Saturday

May 2, 1998

The Reverie of Poor Susan

by William Wordsworth

SATURDAY 5/2

Today's Reading: "The Reverie of Poor Susan" by William Wordsworth.

Many SPRING FESTIVALS are beginning this month. This weekend near Gettysburg, Pennsylvania, the South Mountain Fairgrounds are holding the annual Apple Blossom Festival. In Dover, Ohio they've got the Dandelion May Fest, with a recipe contest and they'll be serving dandelion pizza, dandelion omelets and dandelion ice cream. In Lombard, Illinois it's Lilac Time, with Lilacia Park decked out in over eleven-hundred lilac bushes.

The first Saturday in May is also the traditional running of the KENTUCKY DERBY at Churchill Downs, in Louisville, the first jewel in the Triple Crown. This is the 124th Derby, followed by the Preakness in two weeks, and the Belmont Stakes in five weeks.

BING CROSBY was born on this day in 1903, in Tacoma, Washington.
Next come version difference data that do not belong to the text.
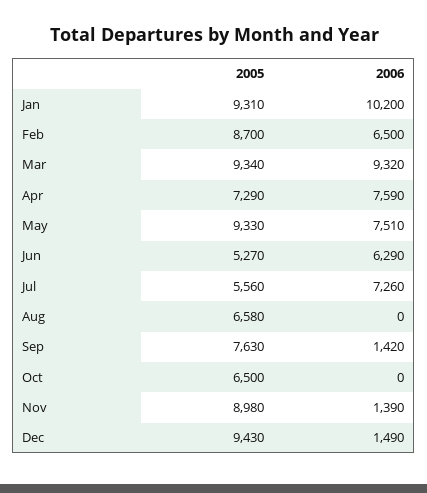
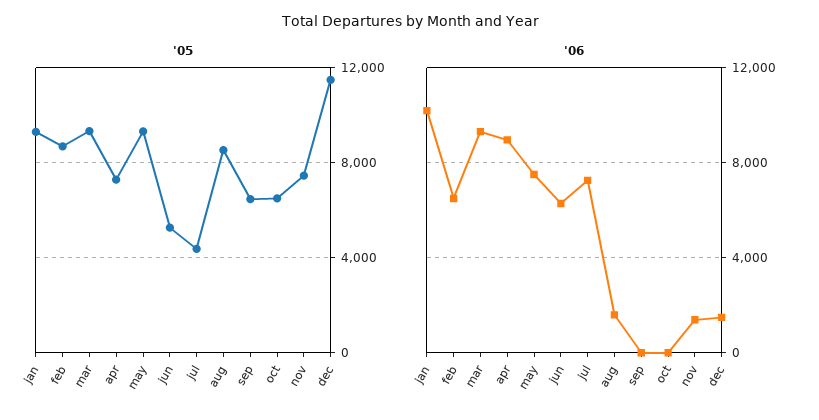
  {
    "2005": {
      "Jan": 9310,
      "Feb": 8700,
      "Mar": 9340,
      "Apr": 7290,
      "May": 9330,
      "Jun": 5270,
-     "Jul": 5560,
+     "Jul": 4500,
-     "Aug": 6580,
+     "Aug": 8500,
-     "Sep": 7630,
+     "Sep": 6500,
      "Oct": 6500,
-     "Nov": 8980,
+     "Nov": 7500,
-     "Dec": 9430
+     "Dec": 11500
    },
    "2006": {
      "Jan": 10200,
      "Feb": 6500,
      "Mar": 9320,
-     "Apr": 7590,
+     "Apr": 9000,
      "May": 7510,
      "Jun": 6290,
      "Jul": 7260,
-     "Aug": 0,
+     "Aug": 1500,
-     "Sep": 1420,
+     "Sep": 0,
      "Oct": 0,
      "Nov": 1390,
      "Dec": 1490
    }
  }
He went to college in Spokane to become a lawyer and was in his early 20s working part-time in a law office when he found out a local band needed a drummer. He signed up with them and started playing drums and singing at dances around town. He sold about 300 million records, and won the 1944 Oscar for best actor for playing a priest in the movie, "Going My Way." He was on radio and TV, and making films and records for nearly 50 years.

It's the birthday of Benjamin McLane Spock - DR. SPOCK - born in New Haven, Connecticut, 1902, who said, "Respect children because they're human beings and they deserve respect, and they'll grow up to be better people." After serving a two-year stint as a psychiatrist in the Navy, he came out in 1946 with The Common Sense Book of Baby and Child Care that broke new ground by telling parents to relax and enjoy their kids, show them more affection, be less rigid with feeding schedules, don't worry about spoiling them, and above all - he said - "Trust yourself. You know more than you think you do. What good mothers and fathers instinctively feel like doing for their babies is usually best after all."

It's the birthday in New York, 1895, of lyricist LORENZ HART who was just 23 when he teamed up with Richard Rodgers and began turning out hit songs for Broadway like "Blue Moon," "My Funny Valentine," "I Wish I Were in Love Again," and about a thousand others. Rodgers was 16 when they met in Hart's house in New York; they hit it off right away and Rodgers said " In one afternoon I acquired a career, a partner, a best friend and a source of permanent irritation." Rodgers and Hart were together for 25 years.